### Records for this exercise

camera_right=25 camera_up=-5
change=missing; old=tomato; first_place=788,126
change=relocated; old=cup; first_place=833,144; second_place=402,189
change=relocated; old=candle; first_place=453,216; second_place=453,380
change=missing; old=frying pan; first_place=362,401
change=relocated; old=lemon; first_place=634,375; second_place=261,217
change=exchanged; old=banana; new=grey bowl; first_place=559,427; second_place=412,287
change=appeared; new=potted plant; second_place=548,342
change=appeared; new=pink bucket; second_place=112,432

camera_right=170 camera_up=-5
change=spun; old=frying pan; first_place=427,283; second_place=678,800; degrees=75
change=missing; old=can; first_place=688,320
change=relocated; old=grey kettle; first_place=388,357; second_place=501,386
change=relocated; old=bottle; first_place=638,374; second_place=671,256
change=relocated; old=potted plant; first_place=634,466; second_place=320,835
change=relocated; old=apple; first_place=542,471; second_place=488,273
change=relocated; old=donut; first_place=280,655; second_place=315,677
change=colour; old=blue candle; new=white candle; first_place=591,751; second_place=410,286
---
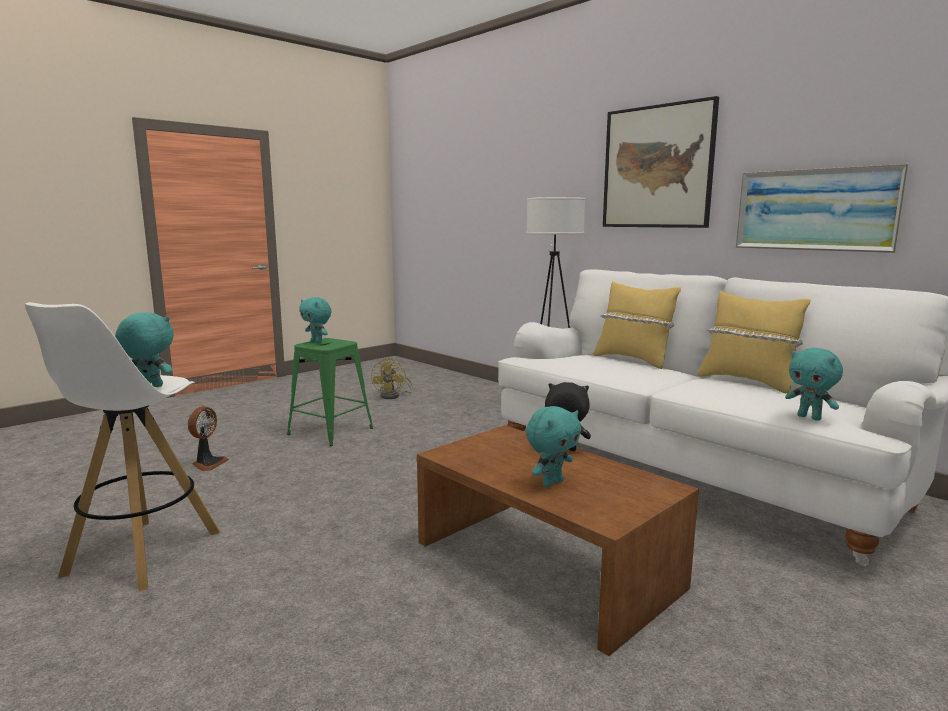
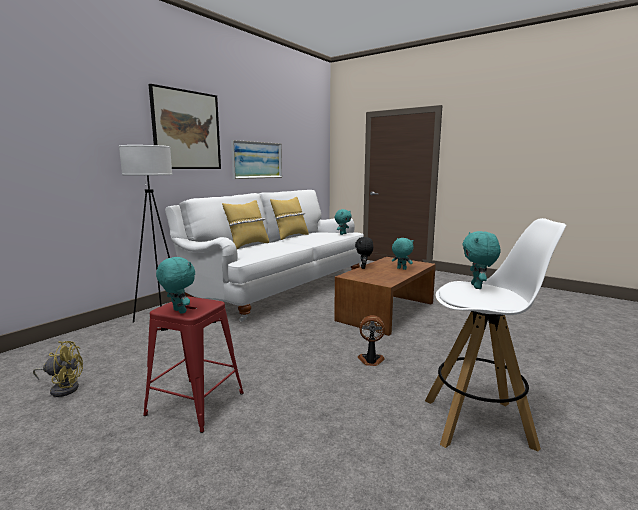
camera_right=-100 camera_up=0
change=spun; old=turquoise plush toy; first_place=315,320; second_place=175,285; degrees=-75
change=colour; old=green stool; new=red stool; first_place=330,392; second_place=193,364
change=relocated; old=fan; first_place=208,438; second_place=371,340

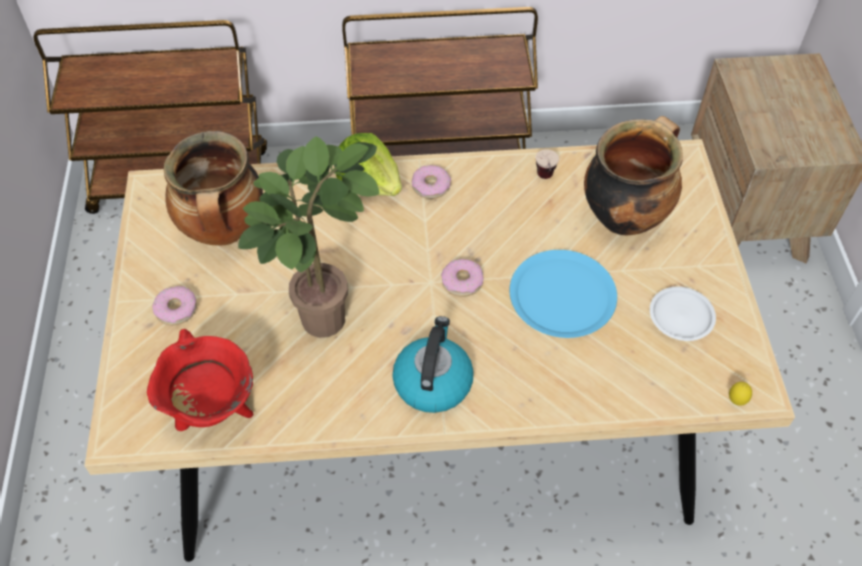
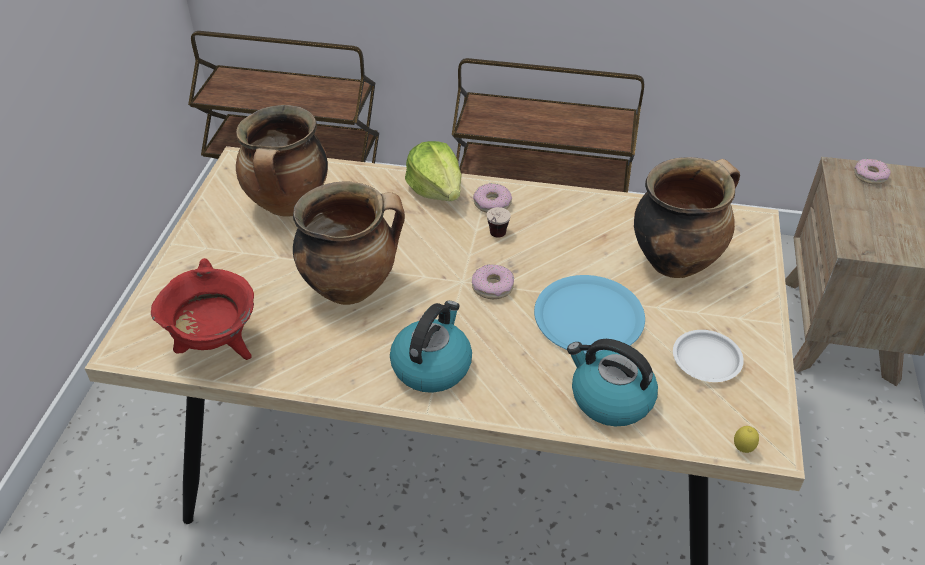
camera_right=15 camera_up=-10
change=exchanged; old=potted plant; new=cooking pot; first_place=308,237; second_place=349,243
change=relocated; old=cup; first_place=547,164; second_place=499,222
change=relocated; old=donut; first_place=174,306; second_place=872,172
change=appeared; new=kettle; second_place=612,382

### Required action
Please reproduce, exactly as they appear above, the lines from the line containing "camera_right=25 camera_up=-5" up to and including the line containing "change=relocated; old=candle; first_place=453,216;".

### Answer to this problem
camera_right=25 camera_up=-5
change=missing; old=tomato; first_place=788,126
change=relocated; old=cup; first_place=833,144; second_place=402,189
change=relocated; old=candle; first_place=453,216; second_place=453,380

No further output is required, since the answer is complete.